Construit entre cour et jardin dans le centre de La Flèche, à quelques mètres du monumental ensemble du Prytanée classé à l’ISMH, sur la place de l’ancien hôtel de ville du début du XIXe siècle, l’hôtel Salmon, 5 rue de La Dauversière, se meurt doucement sur fond de blocage de la succession d’Emile Salmon-Martel, décédé en 1978, descendant en droite ligne d’un des deux commanditaires, René Salmon (1686-1775).
Construit entre 1711 et 1715, comme l’atteste une inscription sur un élément de charpente, par un maître d’œuvre inconnu, l’hôtel est édifié à l’initiative des deux fils de Jean Salmon (1650-1710), agent de la compagnie des Indes Occidentales, dont on trouve des descendants à Saint-Domingue.
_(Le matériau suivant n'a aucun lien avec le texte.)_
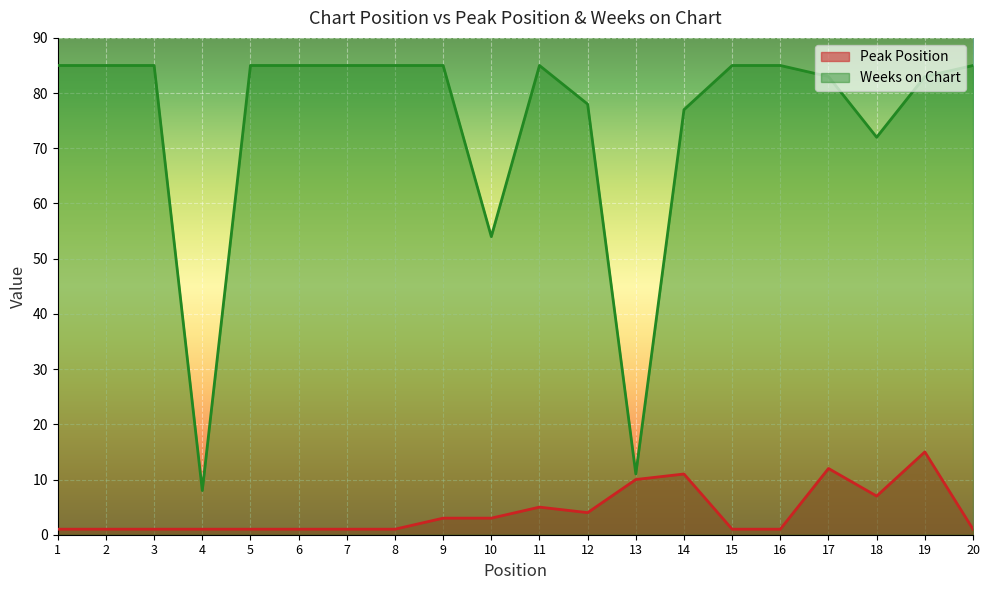

The Peak Position series shows 1 at 7. True or false?

True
La demeure est implantée entre une cour et un jardin fermé par des communs construits sur le mur d’enceinte de la ville et donnant sur le Parc aux Dames, avant que celui-ci ne soit loti au XIXe siècle.
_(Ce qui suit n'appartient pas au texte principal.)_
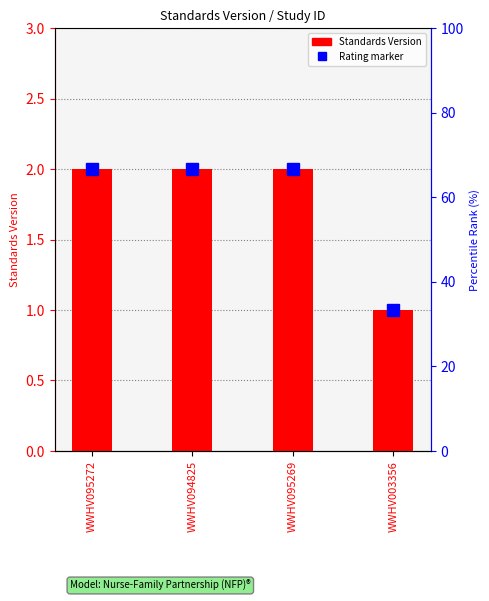

Rank the categories by value from lowest to highest.

WWHV003356, WWHV095272, WWHV094825, WWHV095269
Le logis est double en profondeur et l’élévation comprend un premier étage rectangulaire surplombé par un haut étage de comble à longs pans brisés, dit en croupe brisée. Des modifications et remaniements aux XVIIIe et XIXe siècles ont créé des ouvertures sur les différentes façades, dont les chaînes d’angle sont en pierres de taille traitées en bossages, au sein d’une construction en moellons de calcaire, grès et silex.
Sur la façade principale, à l’étage, des balustres de pierre servent de garde-corps. La structure interne de l’hôtel a elle aussi été modifiée aux siècles suivants et on ne sait rien de l’escalier, des cheminées et d’éventuelles boiseries intérieures, mais on peut supposer que beaucoup d’éléments des décors d’origine sont encore présents.
Les communs, boulevard d’Alger, consistent en un bâtiment flanqué de deux pavillons, qui ont été reliés par la suite par une galerie haute, couverte, en arcades. Cette façade sur rue, marquée par la grande porte cochère, présente un effort ornemental soigné (balustrade et encadrements des ouvertures).
La succession n’ayant pas été close, malgré les tentatives de conciliation menées par le notaire familial, la propriété n’est pas entretenue depuis quarante-cinq ans : le toit laisse passer l’eau, la pierre des encadrements s’effrite, les façades sont dégradées, de nombreux carreaux sont cassés et l’hôtel est donc devenu le domaine des pigeons. Cela laisse imaginer l’état de l’intérieur, inaccessible à la vue. On ne peut que déplorer qu’un bâtiment de si belle qualité et de si prestigieuse origine ne soit pas protégé, ni par le ministère, ni par la Ville. Donnant à la fois sur la place du Marché au Blé et sur le boulevard d’Alger, ce bel ensemble monumental historique est un élément essentiel de la qualité urbaine du centre ville de La Flèche, qui n’est que peu protégée au titre des Monuments historiques. En cela son devenir est donc l’affaire de tous, et en particulier des responsables politiques locaux, comme de l’administration locale de la Culture. (Sur les sept monuments historiques que compte cette commune de 15 000 habitants, un seul hôtel particulier est protégé, malgré un recensement important par l’Inventaire Général. Notons que la halle au blé toute proche, néo-classique, est classée, l’hôtel Salmon est donc dans son périmètre de co-visibilité.)
C’est pourquoi Sites & Monuments a envoyé cette semaine une demande de protection de ce monument à la Direction régionale des affaires culturelles. Une inscription ou un classement MH permettrait d’éviter que l’édifice ne menace définitivement ruine. Souhaitons que cet abandon par ses propriétaires et par les responsables publics ne soient pas la conséquence cynique d’une volonté de démolition ou de rénovation destructrice.